I disagree. I took my out of London family on the open bus trip - it costs a lot of money, like about £14 or something, and it goes down really slow routes like Regent Street, and they tell you very obvious things like "that's St Paul's Cathedral, this is the Houses of Parliament". Even someone who's never been to London can work that out.

Also, they don't go that frequently, so once you get off, you have to wait ages for the next one - whereas London buses come every few minutes. Whereas you can go on the no 11 bus for £1.20 on your oyster card.

They supposedly include the boat too, but we tried to get on the boat from the Tower of London and the queues were really long - wheras we could have used the Thames Clippers with our Oystercards, going every 15 minutes, and for much less money.

You can get free London bus route maps from Transport For London.


----------



## HeatherChloe (Oct 18, 2009)

Rosbotham said:


> Actually I think it does. As I understand it, it knocks the maximum fare (£6 unless National Rail is involved?) as you touch in, then credits the difference between that and the actual fare as you touch out. Therefore, for the period of the journey you're allowed to have a negative balance on the card.
> 
> The gate won't open if (a) on touch in if you have insufficient balance for the cheapest fare from that station or (b) on touch out, post max/actual reconcilliation, if you have a negative balance.
> 
> ...


No, it doesn't work like that. The rules are here

http://www.tfl.gov.uk/tickets/14836.aspx

If you have £1.80 on your card, you can travel on the tube. So how could it knock off £6 if you only have £1.80 on it?

If you ask for a receipt at the booth, it will show you all the transactions - it shows you touching in, and nothing is deducted, then it shows you touching out, and the fare. If you don't touch out that day, then it charges you the maximum only then.

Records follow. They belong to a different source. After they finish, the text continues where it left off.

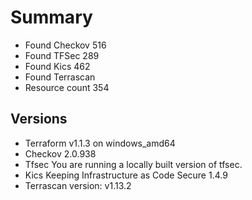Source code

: # Summary

- Found Checkov 516
- Found TFSec 289
- Found Kics 462
- Found Terrascan
- Resource count 354

## Versions

- Terraform v1.1.3 on windows_amd64
- Checkov 2.0.938
- Tfsec You are running a locally built version of tfsec.
- Kics Keeping Infrastructure as Code Secure 1.4.9
- Terrascan version: v1.13.2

If you take the tube, and then get on the train, it will charge you the tube fare of £1.80, then it will reduce it to zero when you touch in on the train, and instead calculate a combined train and tube journey for the zones you have been through.


----------



## Rosbotham (May 4, 2008)

I don't want to get into a long debate and drag this off-topic Heather, but I've taken a look at my online statement and am absolutely sure that JeanLuc's correct. I can only assume that the printout at ticket machines is a simplified one, hiding the complexity.

I'm not going to put a screen print here because it would display parts of my auto-topup credit card, but here's an extract.

Start balance = £7.60
10/5/2010 :
0913 Euston (London Underground); Enter; Fare -£6; Balance £1.60
0928 Embankment; Exit; Fare £4.20; Balance £5.80
15:55 Embankment; Entry; Fare -£4.30; Balance £1.50
16:08 Euston (London Underground); Exit; Fare £2.50; Balance £4

...what this is saying is that when I entered Euston in the morning it took the maximum peak fare of £6, then recredited the difference between that £6 and the actual £1.80 fare as I exited at Embankment. In the afternoon journey, it took the maximum off-peak fare of £4.30 as I entered at Embankment, and recredited the difference between that £4.30 and the actual £1.80 fare as I exited at Euston.

If I only had £1.80 on my card as I entered, it would have taken the £6 and allowed the balance to go negative to minus £4.20 while I was on the tube. If I'd exited at Zone 1, it would have recredited £4.20 when I exited, leaving the card with zero balance. If I went beyond Zone 1, then even after recrediting the difference between the max £6 and the actual fare, the card would still be negative balance at the exit barrier, so I assume it wouldn't open. E.g. if I went to Zone 2, that'd be a fare of £2.30 so only £3.70 credited, so balance would still be -£0.30 hence gate wouldn't open.

*To everyone else :* all this complexity is hidden unless you delve into the details...Oyster cards are really simple in practical operation.

Paul


----------



## HeatherChloe (Oct 18, 2009)

Rosbotham said:


> I've taken a look at my online statement and am absolutely sure that JeanLuc's correct. I can only assume that the printout at ticket machines is a simplified one, hiding the complexity.
> wouldn't open.


How funny - the statements I get don't work like that at all.

A mystery!


----------